Furthermore, AlphaMissense was trained in two stages, wherein first, it performed single-chain structure prediction like AF with protein language modeling to predict the identity of the amino acids masked at random positions in the MSA. After pretraining, it was fine-tuned on human proteins to help improve the variant pathogenicity score. An ablation study systematically removing components of the model found that both training stages were essential for optimal performance.
A gene's average AlphaMissense pathogenicity shares similar properties with loss-of-function observed/expected upper bound fraction (LOEUF) across a wide range of biological measures of intolerance in humans. Most of the properties of genes in the most pathogenic decile of AlphaMissense predictions remained consistent among genes underpowered for LOEUF, favoring the generalizability of the scores to an extra 4252 small genes.
Overall, a methodology combining AlphaMissense predictions and population cohort–based approaches could effectively quantify the functional significance of short human genes for which the latter (alone) lacks statistical power.
The researchers released four resources comprising millions of human proteome-wide missense variant predictions for the research community.
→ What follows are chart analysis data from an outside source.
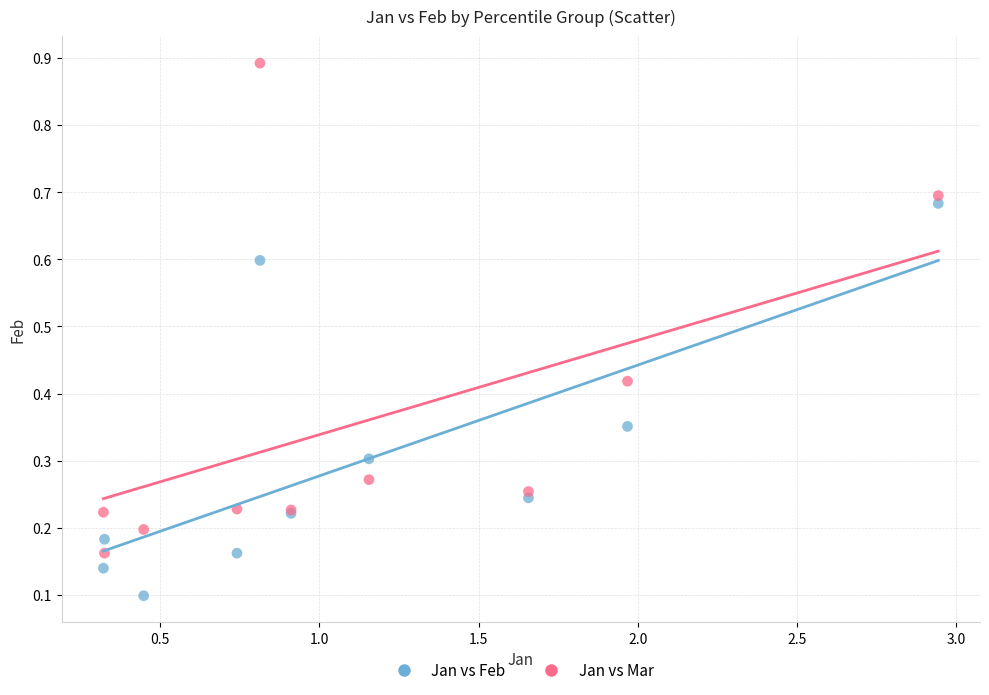

Which series reaches the minimum Y coordinate?

Jan vs Feb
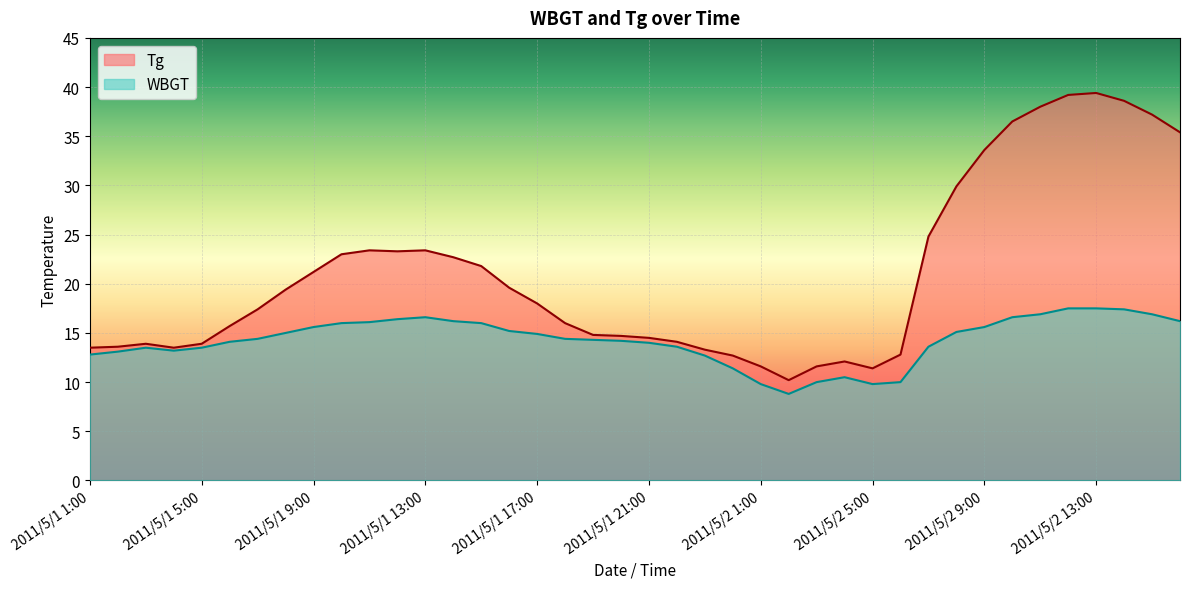

What position from the right is 2011/5/1 23:00?

18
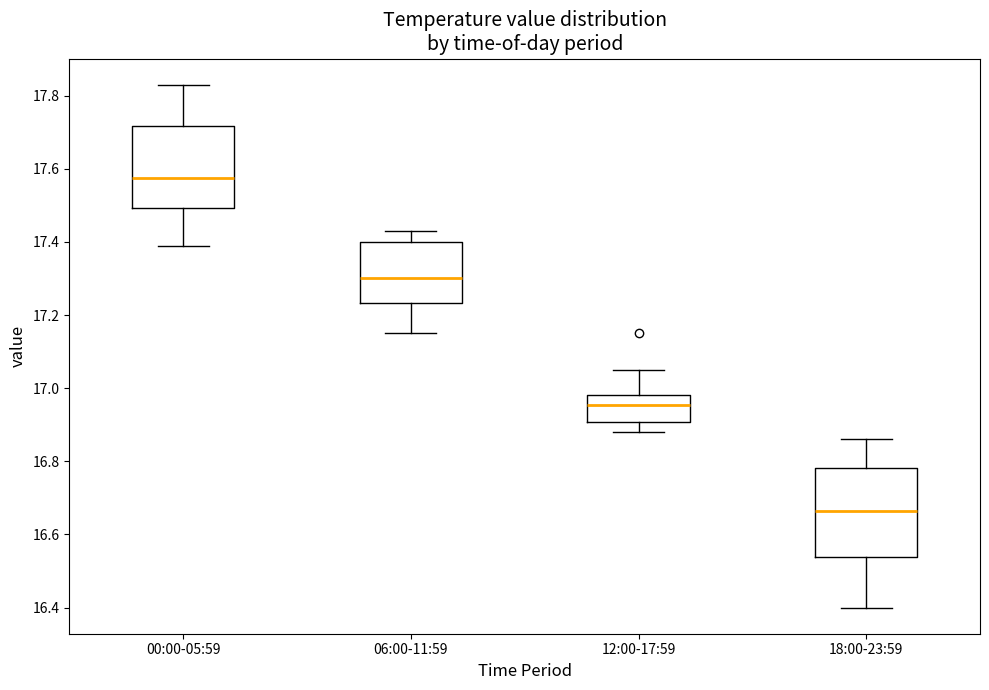

Reading left to right, read every box against the y-axis: the position of its median line, the range the box covers, and the ends of its whiskers. The values are not printed on the chart, so give them approximately, as read against the axis.

00:00-05:59: median 17.58, box 17.50 to 17.72, whiskers 17.40 to 17.84
06:00-11:59: median 17.30, box 17.24 to 17.40, whiskers 17.16 to 17.44
12:00-17:59: median 16.96, box 16.90 to 16.98, whiskers 16.88 to 17.06
18:00-23:59: median 16.66, box 16.54 to 16.78, whiskers 16.40 to 16.86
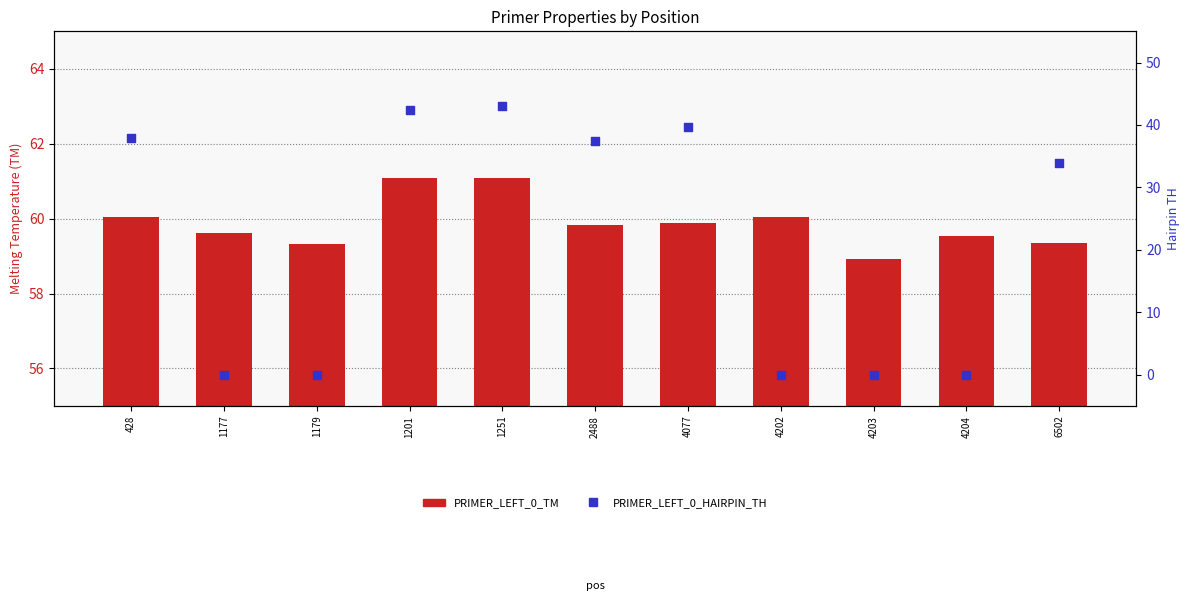

Which series has the largest total across all categories?

PRIMER_LEFT_0_TM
The first dataset had 71 million missense variants, of which 32% and 57% were likely pathogenic and benign, respectively. Herein, each missense variant showed a single nucleotide change, resulting in an altered amino acid.
The second resource was gene-level AlphaMissense pathogenicity predictions. The third comprised 216 million possible single amino acid substitutions across 19,233 human proteins. The final and fourth resources had predictions for all possible missense variants and amino acid substitutions across 60,000 alternative transcript isoforms for future research.